The 10 best Radiohead songs will make you laugh, cry and sometimes creep you out a little bit. When they first invaded in the early '90s Radiohead's "Creep" became the anthem for every rejected, heartbroken teenager and college kid within earshot of a radio. Their softer more progressive sound broke up the monotony of the rage filled grunge and rap-rock band that was bombarding the airways at the time. In the eighteen years since their first single made them a phenomenon, Radiohead has continued to be one of the most innovating and interesting bands of modern Rock.
Creep (1992/1993) – For some reason Creep didn't make much of an impression when it was originally released in 1992. In 1993 Creep was re-released and became Radiohead's biggest hit.
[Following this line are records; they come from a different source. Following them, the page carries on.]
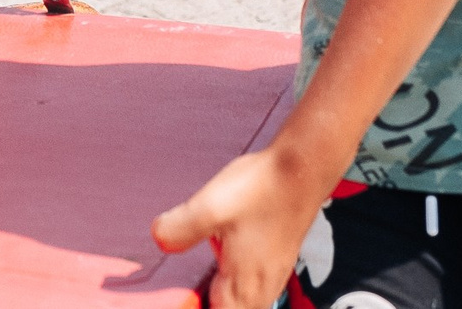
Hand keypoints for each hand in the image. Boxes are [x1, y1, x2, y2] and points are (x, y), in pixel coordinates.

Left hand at [151, 143, 335, 308]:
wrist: (302, 168)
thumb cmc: (261, 190)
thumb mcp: (209, 208)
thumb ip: (179, 229)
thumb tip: (159, 240)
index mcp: (244, 286)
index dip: (197, 307)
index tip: (182, 295)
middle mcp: (262, 287)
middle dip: (209, 301)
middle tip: (188, 285)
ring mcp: (273, 273)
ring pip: (244, 300)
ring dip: (223, 292)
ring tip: (204, 271)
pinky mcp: (277, 257)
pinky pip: (254, 283)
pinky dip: (236, 278)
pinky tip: (225, 253)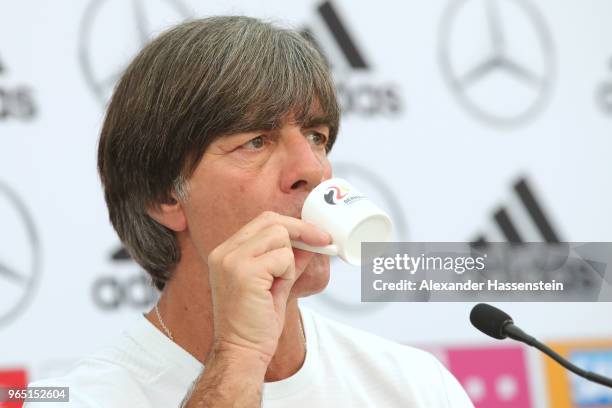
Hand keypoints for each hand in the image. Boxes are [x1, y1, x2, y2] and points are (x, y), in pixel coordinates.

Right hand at [207, 211, 329, 363]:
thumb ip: (288, 260)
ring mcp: (231, 260)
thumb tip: (310, 242)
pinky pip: (283, 257)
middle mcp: (224, 252)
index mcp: (226, 252)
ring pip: (280, 236)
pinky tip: (274, 291)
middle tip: (324, 241)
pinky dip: (288, 273)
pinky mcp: (244, 272)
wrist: (242, 352)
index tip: (317, 234)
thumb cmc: (256, 324)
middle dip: (302, 230)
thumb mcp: (275, 283)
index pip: (263, 221)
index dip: (293, 224)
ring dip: (289, 260)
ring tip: (278, 284)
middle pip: (271, 221)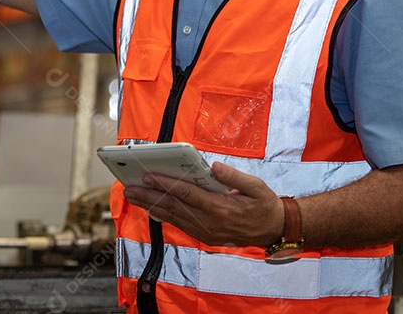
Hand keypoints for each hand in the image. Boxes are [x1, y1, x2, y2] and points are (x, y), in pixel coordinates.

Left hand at [123, 162, 284, 246]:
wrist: (273, 230)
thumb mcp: (256, 186)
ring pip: (172, 217)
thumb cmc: (264, 205)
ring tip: (133, 195)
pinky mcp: (204, 235)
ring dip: (150, 206)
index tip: (147, 175)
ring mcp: (205, 231)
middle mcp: (208, 222)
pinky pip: (179, 224)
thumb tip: (214, 167)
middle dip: (149, 196)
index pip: (186, 194)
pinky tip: (149, 208)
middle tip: (129, 187)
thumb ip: (234, 176)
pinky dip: (163, 216)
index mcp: (220, 208)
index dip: (165, 184)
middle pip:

It was so big that Radiohead stopped playing it live in 1998.
Karma Police (1997) – The second single from "OK Computer", the song was written as an inside joke between the members of Radiohead about the random enforcement of Karma. Although we know Karma may enforce its will at random, it's still something that we don't want coming after us.
- Meeting in the Aisle (1998) – Radiohead's first all instrumental track was a bit of a departure from their signature sound. It's a lush, rich and fluid sound that is soothing and little bit scary all at once.
How to Disappear Completely (2000) – If you're having one of those days where you want to curl up and die this is the best and worst song to listen to all rolled into one. The haunting strings and vague, haunting lyrics make it among the saddest songs that Radiohead has ever written.
- Idioteque (2000) – The electronic driven beats were yet another step in the continuing evolution of Radiohead. After it's success Radiohead began to experiment with more electronic beats in their music.
- You and Whose Army? (2001) – This song is open defiance to the creatures that run mainstream society and uphold the status quo. Now we hate "the man" as much as Radiohead, but you do have to be careful when you're dealing with people who can answer the question "You and Whose Army?"
Go to Sleep (2003) – It's odd use of time signature is what makes this song stand out. Since Radiohead completely did any with anything that resembles traditional time signature, some people may find the song difficult to listen to; but Radiohead is able to make it work.
I'm a Wicked Child (2003) – Radiohead's B-side to "Go to Sleep", may sound like a repentant cry for help, but we don't think the guys of Radiohead regret one second of their awesomeness.
- Thinking About You (1993) – The line "I'm thinking of you so how can you sleep" puts this song a bit on the creepy side. Still if you're going to have a stalker you could probably do worse than Radiohead.
- Faithless, The Wonder Boy (1993) – Even though it didn't much of an impression when it was first released, it remains one of the best Radiohead songs of their early career.